Peter B. West wrote:

> > BTW fonts aren't the only considerations, others are color and the
> > discretization of coordinates (e.g. bitmap vs. vector format).
>
> All of which leads me to the question of what, exactly, we are trying to
> isolate and amalgamate in the font system.  We can't get away from
> renderer dependencies, so the target renderer is going to have to be
> accommodated before any atomic elements are introduced to the Area Tree.
>   As I said, I haven't been closely following the fonts discussion, but
> I'm confused as to where it fits in the scheme of things, and what it is
> trying to achieve.

I think what we are trying to do is to separate Font details from the Layout
and Render processes as much as possible. Renderer dependencies need to
drive font selection, but by the time the Layout or Render actually start to
do their work, those issues should already be resolved.

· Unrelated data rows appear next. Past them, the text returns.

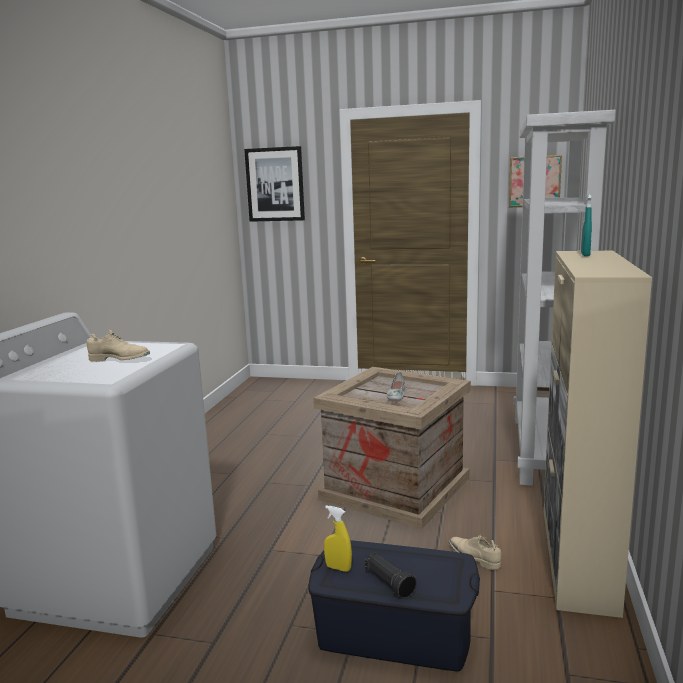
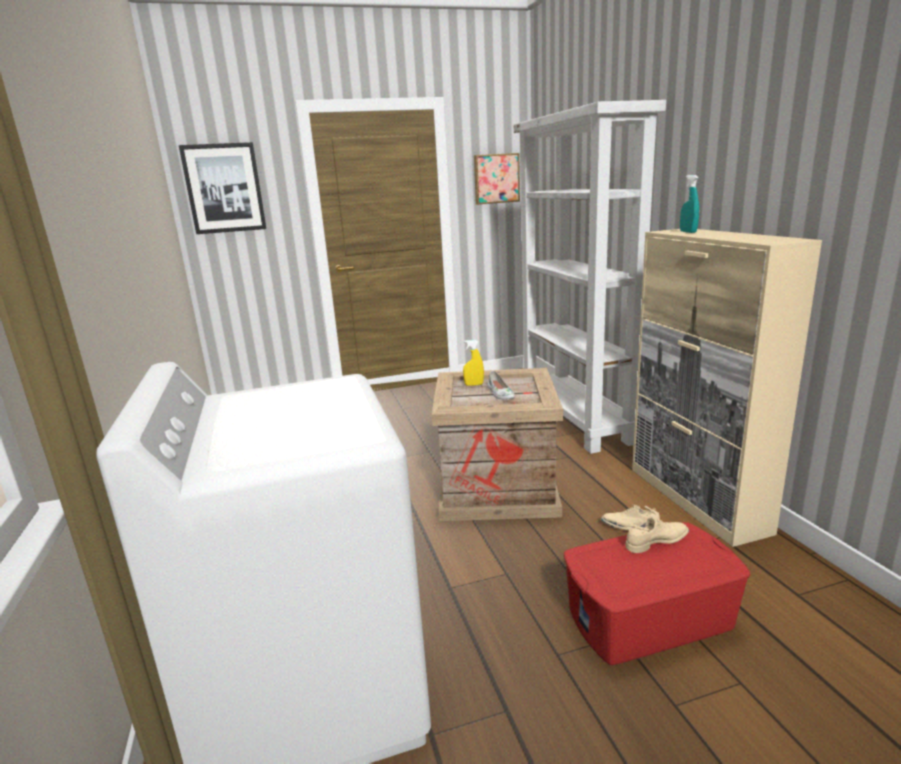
camera: 30 degrees left, 5 degrees up
beige shoe [86,329,150,362] -> beige shoe moved to [625,515,689,553]
blue storage box [308,540,480,671] -> red storage box [564,522,751,665]
yellow spray bottle [324,505,352,572] -> yellow spray bottle moved to [463,340,484,386]
black flashlight [365,552,417,599] -> none

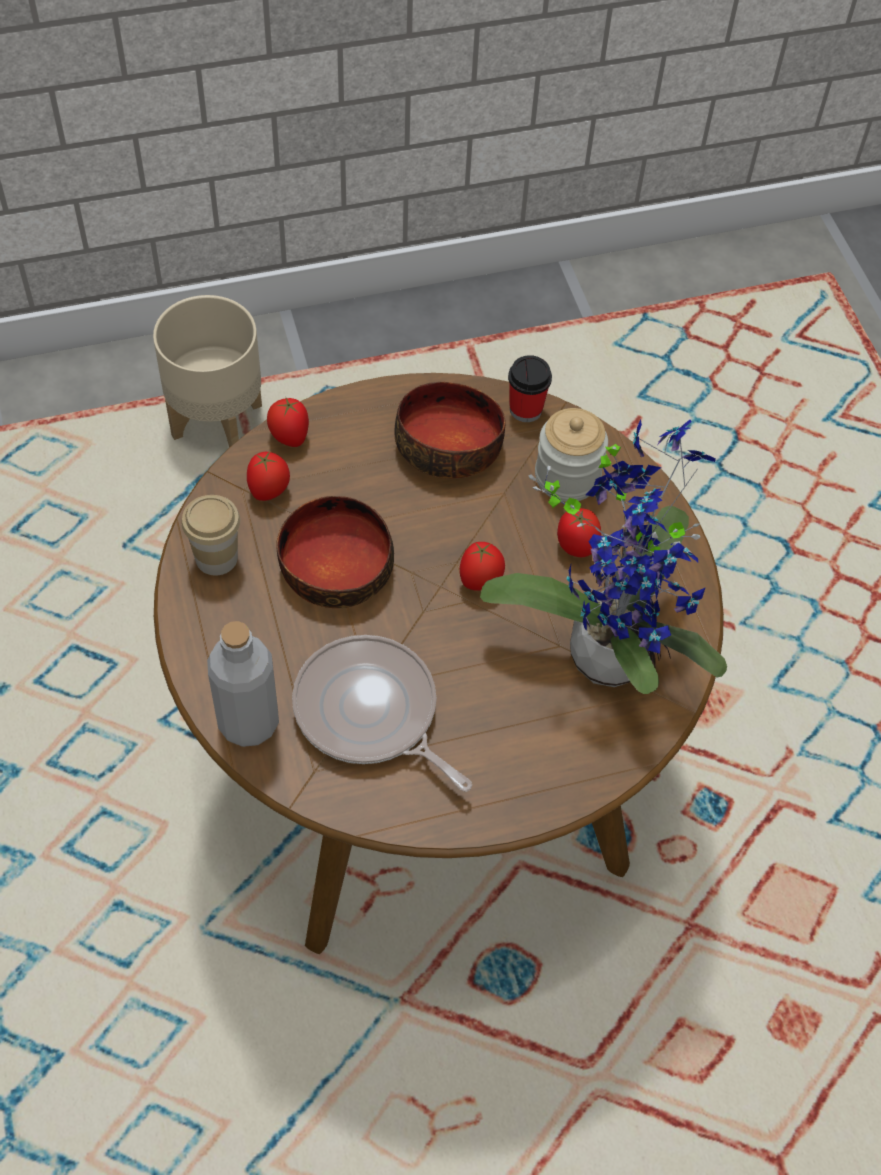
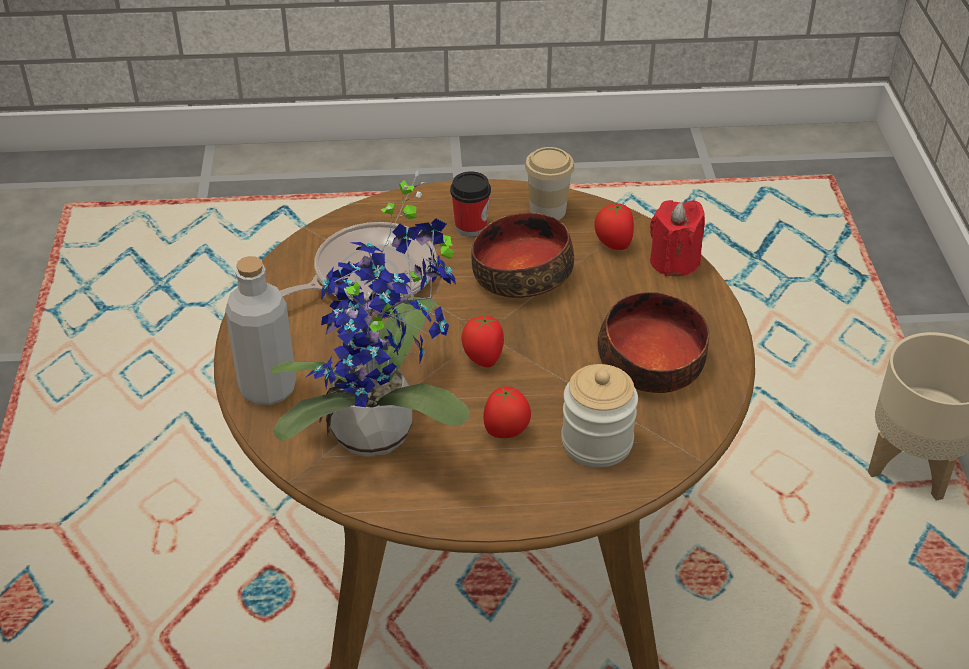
camera: 105 degrees right, 15 degrees down
grey bottle [207,621,279,747] -> grey bottle moved to [225,256,296,405]
tomato [267,398,309,447] -> red candle [650,200,705,277]
cup [508,355,552,422] -> cup moved to [450,171,491,237]

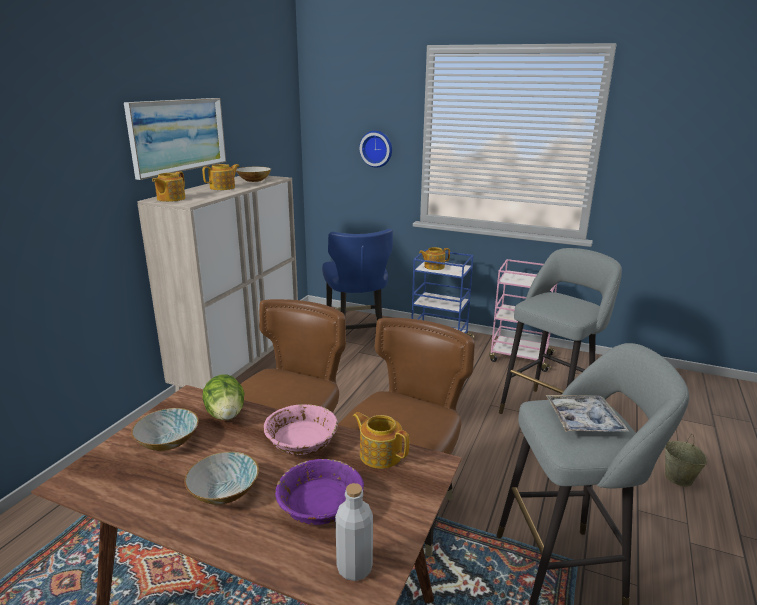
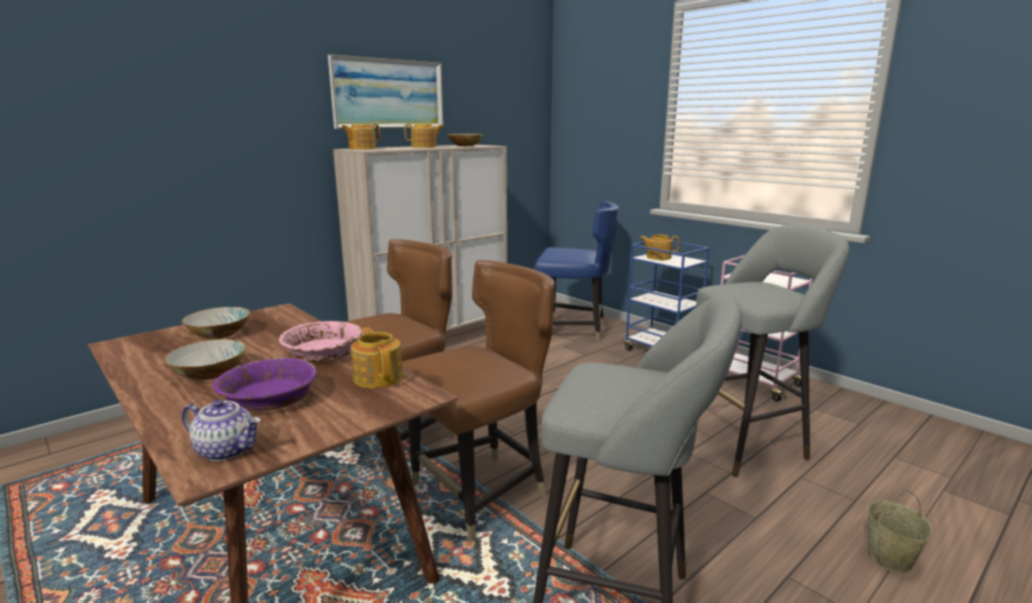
camera: 25 degrees right, 5 degrees down
lettuce [202,374,245,420] -> none
blue chair [322,229,393,330] -> blue chair turned 90 degrees counterclockwise [535,201,619,342]
grey bottle [335,483,373,581] -> teapot [182,399,261,461]
wall clock [359,131,392,168] -> none
tray [546,395,629,432] -> none

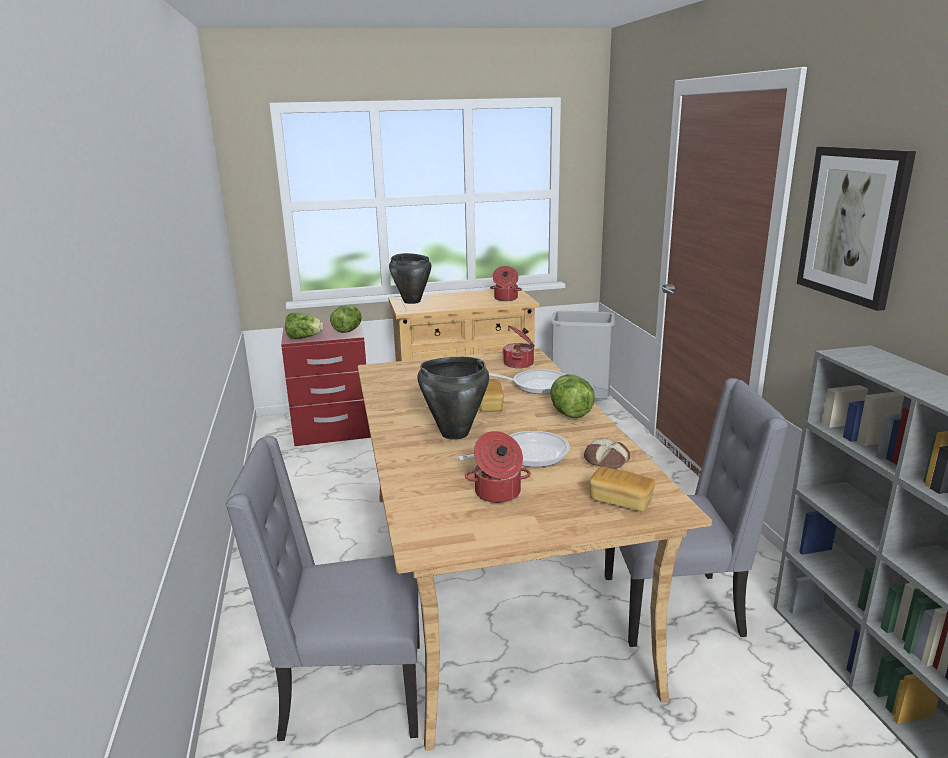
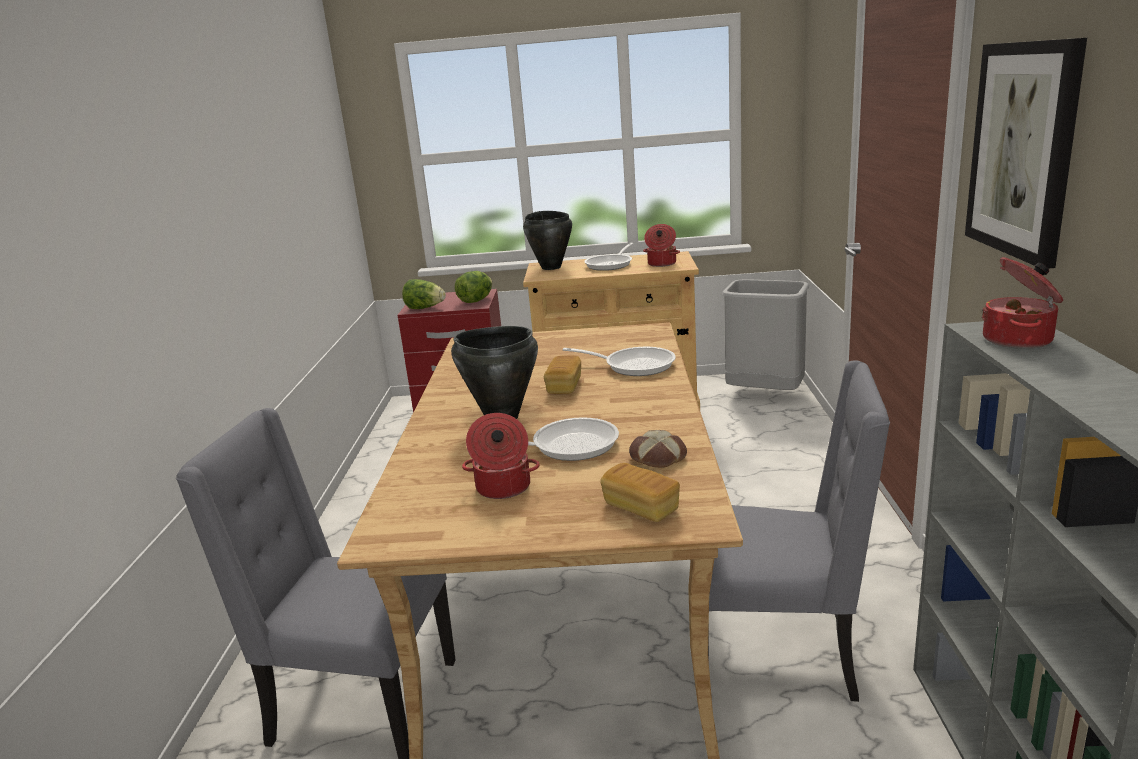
camera: 15 degrees right, 0 degrees up
cooking pot [502,325,534,368] -> cooking pot moved to [981,257,1063,349]
lettuce [550,374,595,418] -> none
none -> frying pan [584,243,634,271]

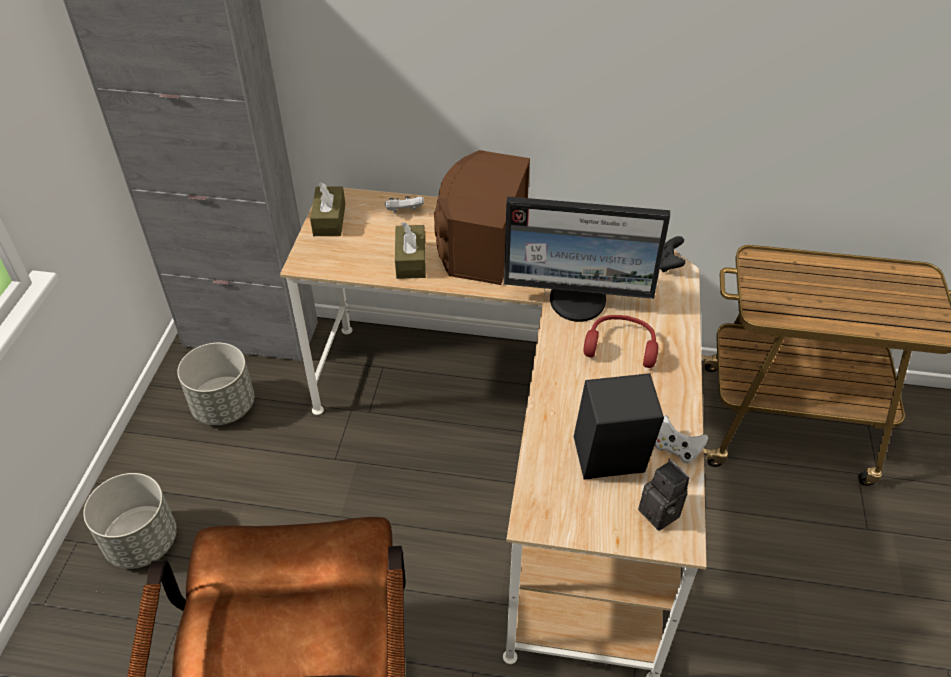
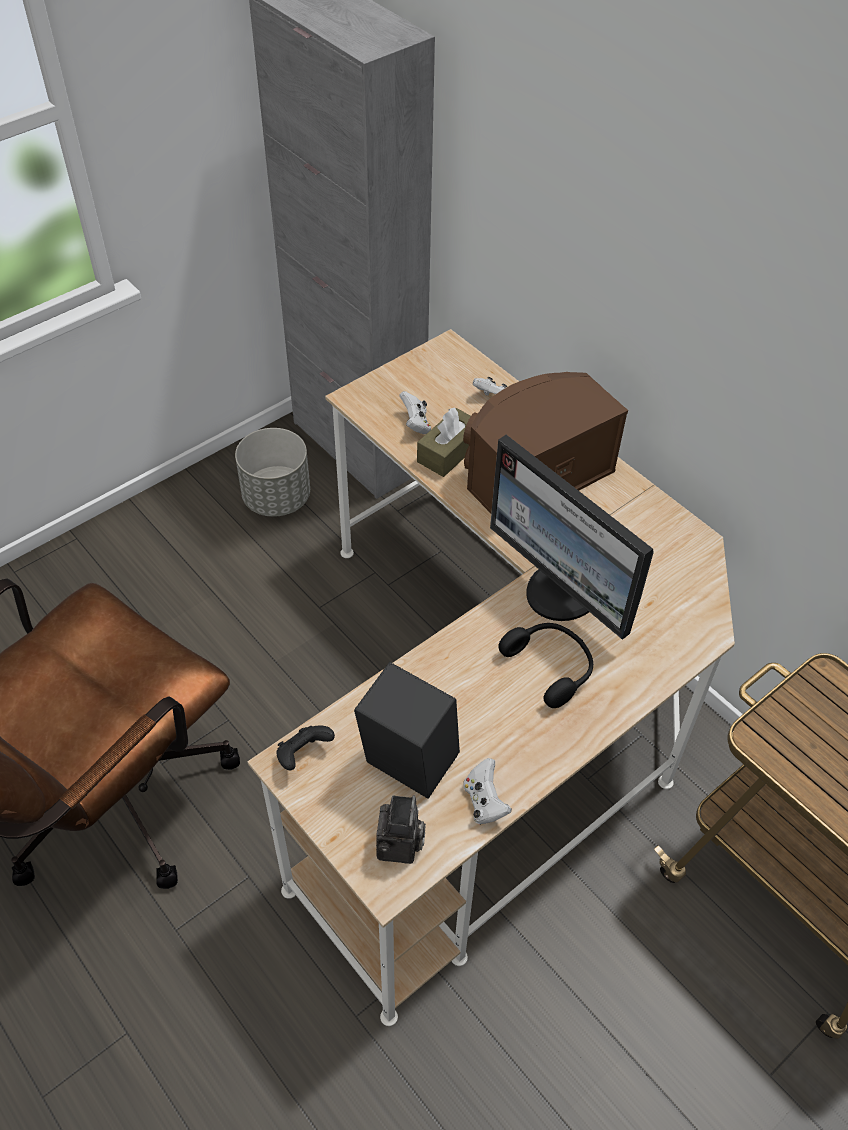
camera: 40 degrees right, 5 degrees up
grey planter [83,473,177,569] -> none
brown tissue box [310,183,345,236] -> none
red headphones [584,315,658,368] -> black headphones [498,623,593,708]
black game controller [660,236,686,272] -> black game controller moved to [276,726,335,770]
none -> white game controller [399,391,431,434]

Your inquiries here have actually caused me to rethink Fonts a bit. My view
of FOP's overall design (I apologize for brining this up again, but it is
necessary to explain the point) is that we have a Session (Driver) which can
have multiple Documents, each of which can have multiple RenderContexts,
each of which can have multiple Renderers. (The RenderContext class exists
only in my mind right now, as I have failed to get support for it --
however, much of the discussion in this thread revolves around that
concept). Document controls the FOTree build, RenderContext controls the
Layout/Area Tree, and the Renderers simply render the Area Tree. Now, my
plan has been to have FOTree resolve to a Font object during parsing.
However, it is clear to me that actual Font resolution has to go with the
RenderContext concept. So, probably the FOTree needs to store more raw
information (perhaps in an FOFont object) that the RenderContext can resolve
into a Font during layout. The performance impact should be minimal, but I
think the extra layer of abstraction is important.